Still, nothing in this issue is as interesting as the track it lays for the next arc of the series. The idea of Diana as the Olympian goddess of war is definitely good twist. After All, the current favorite idea in Wonder Woman seems to be reconciling her warrior upbringing with her loving nature. Oftentimes this seems to fail because writers overplay that warrior nature, however Azzarello has set it up so that the warrior is something she has heretofore incorporated successfully but now will have to bear in a more extreme fashion.

It strongly suits the Azzarello formula of playing on mythic juxtapositions to create intriguing concepts; however I’m not sure that it’s a good idea long term. DC just modified Wonder Woman’s origin. While I admit that she hasn’t found her footing the same way that many of her colleges have, part of finding that footing is having that origin supported. Changing up her role and powers now just feels like another admission by DC that they don’t think Wondie has enough potential as she is.

While I really love the idea, I think that it would make a much stronger mini-series than an in-continuity move for her ongoing. What’s more, it’s ill timed, there’s just not enough history with this Diana to make a seismic shift like this and have it stick.

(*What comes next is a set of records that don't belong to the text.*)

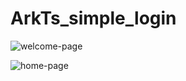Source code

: # ArkTs_simple_login



![welcome-page](https://github.com/Ellan98/ArkTs_simple_login/assets/113765152/4043b67e-90b9-4423-a885-72038a513da7)





![home-page](https://github.com/Ellan98/ArkTs_simple_login/assets/113765152/638111d3-c2bd-462a-b7e8-cfdee396c3b8)




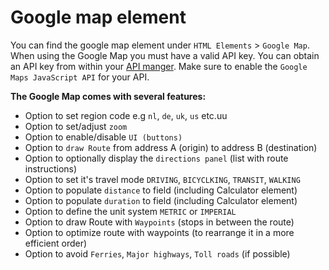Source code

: # Google map element

You can find the google map element under `HTML Elements` > `Google Map`. When using the Google Map you must have a valid API key. You can obtain an API key from within your [API manger](https://console.developers.google.com/). Make sure to enable the `Google Maps JavaScript API` for your API.

**The Google Map comes with several features:**

- Option to set region code e.g `nl`, `de`, `uk`, `us` etc.uu
- Option to set/adjust `zoom`
- Option to enable/disable `UI (buttons)`
- Option to `draw Route` from address A (origin) to address B (destination)
- Option to optionally display the `directions panel` (list with route instructions)
- Option to set it's travel mode `DRIVING`, `BICYCLKING`, `TRANSIT`, `WALKING`
- Option to populate `distance` to field (including Calculator element)
- Option to populate `duration` to field (including Calculator element)
- Option to define the unit system `METRIC` or `IMPERIAL`
- Option to draw Route with `Waypoints` (stops in between the route)
- Option to optimize route with waypoints (to rearrange it in a more efficient order)
- Option to avoid `Ferries`, `Major highways`, `Toll roads` (if possible)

I’ll be interested to see how things go in the coming months but I’m starting to have my doubts about this series. I honestly think that everyone would probably be happier if Azzarello passed Wondie on to another writer and started an ongoing about the Olympians. I’d read it, WW fans would have another chance, and Diana would actually have the beginnings of a family of titles.

I think that no matter where things go, this issue will look more important down the line, however for now it’s a mediocre issue that serves as an excellent showcase for War.